Notre Dame marched downfield on the game's opening possession, as it utilized a 13-play, 74-yard drive to set the tone – but failed to score when Jonathan Doerer's 36-yard attempt sailed wide right.

Doerer later connected from 21 yards to lift the Irish on top, 10-0, less than two minutes into the third quarter.

Yet that also was a squandered opportunity for Notre Dame, which saw Bo Bauer pick off a deflected Kedon Slovis pass and race 79 yards to the Trojans' 4-yard line.

“You know, it kind of goes black and you're trying to get into the end zone,” Bauer said, revisiting the pick. “It was like, 'Wow, I got caught.' Shoutout to him for getting me down.”

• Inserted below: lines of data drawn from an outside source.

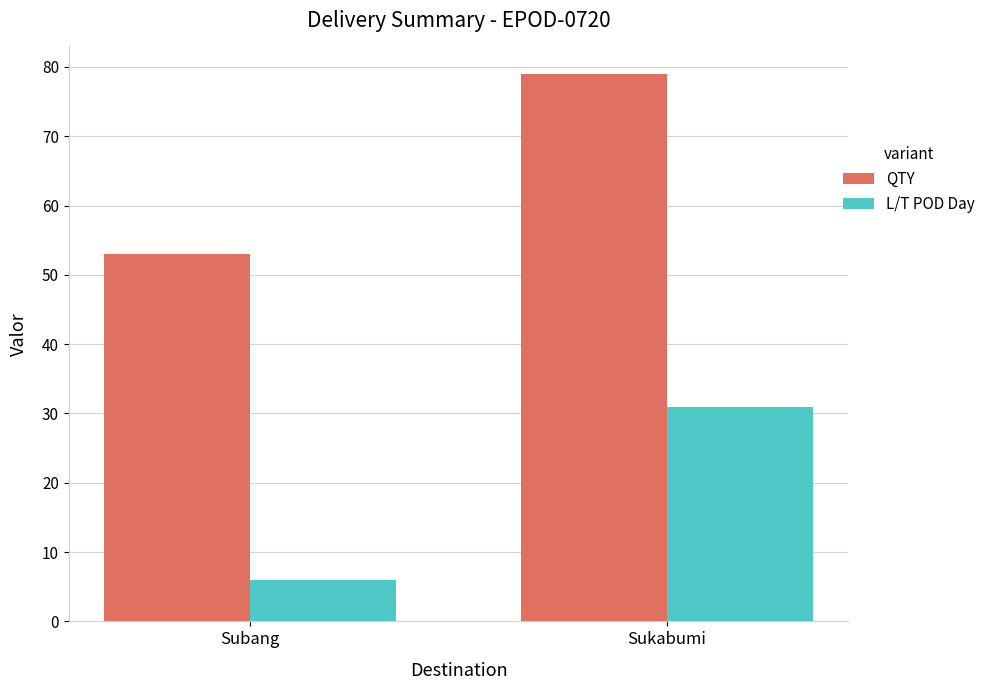

Are the bars grouped side by side (vs. stacked)?

Yes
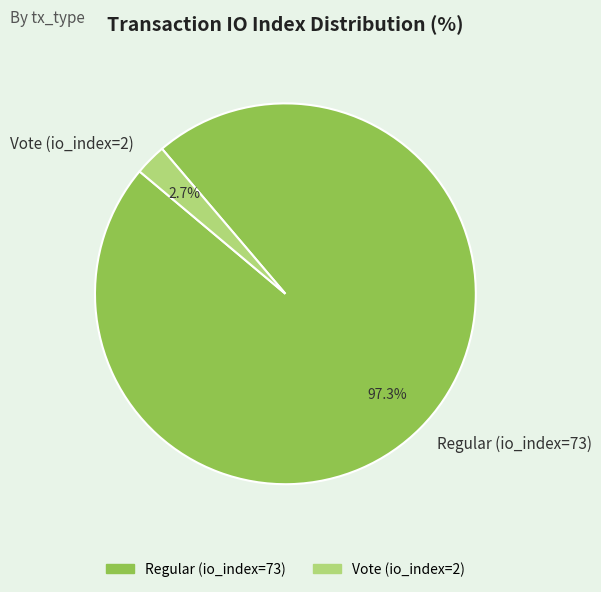

Which slice represents more than half of the pie?

Regular (io_index=73)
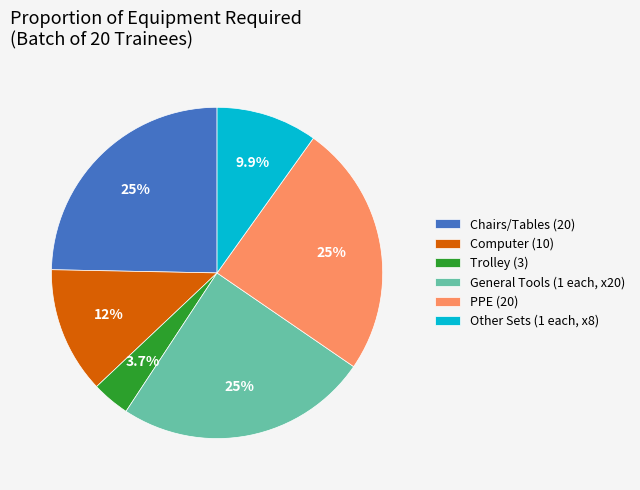

To the nearest percent, what is the average slice percentage?

17%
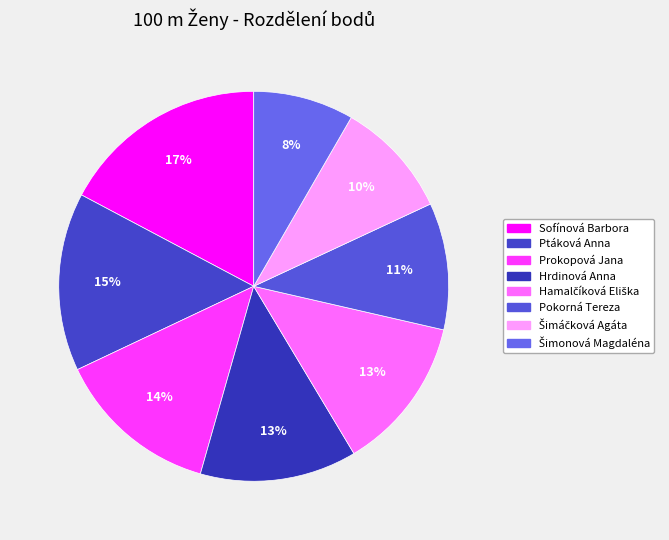

To the nearest percent, what is the difference between the Hrdinová Anna and Šimáčková Agáta slice percentages?

3%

But the offense gained a meager yard, and Doerer hit the triple.

Nine of Slovis's first 12 completions went to Trojans stud Drake London, and London closed with 15 receptions for 171 yards.

For perspective, the remainder of the USC offense combined for a dozen catches and 128 yards, though the Irish did keep London out of the end zone.

USC got its fourth-quarter touchdowns from Keaontay Ingram and Darwin Barlow.

Ingram matched Williams for game-high rushing honors with 138 yards.

Up next for Notre Dame is a third-straight prime-time game and second in a row inside Notre Dame Stadium, where the Irish have won 26 of their last 27 games, when North Carolina visits.

The Tar Heels, like USC, are set to enter that game coming off their open date, after defeating Miami 45-42 Oct. 16.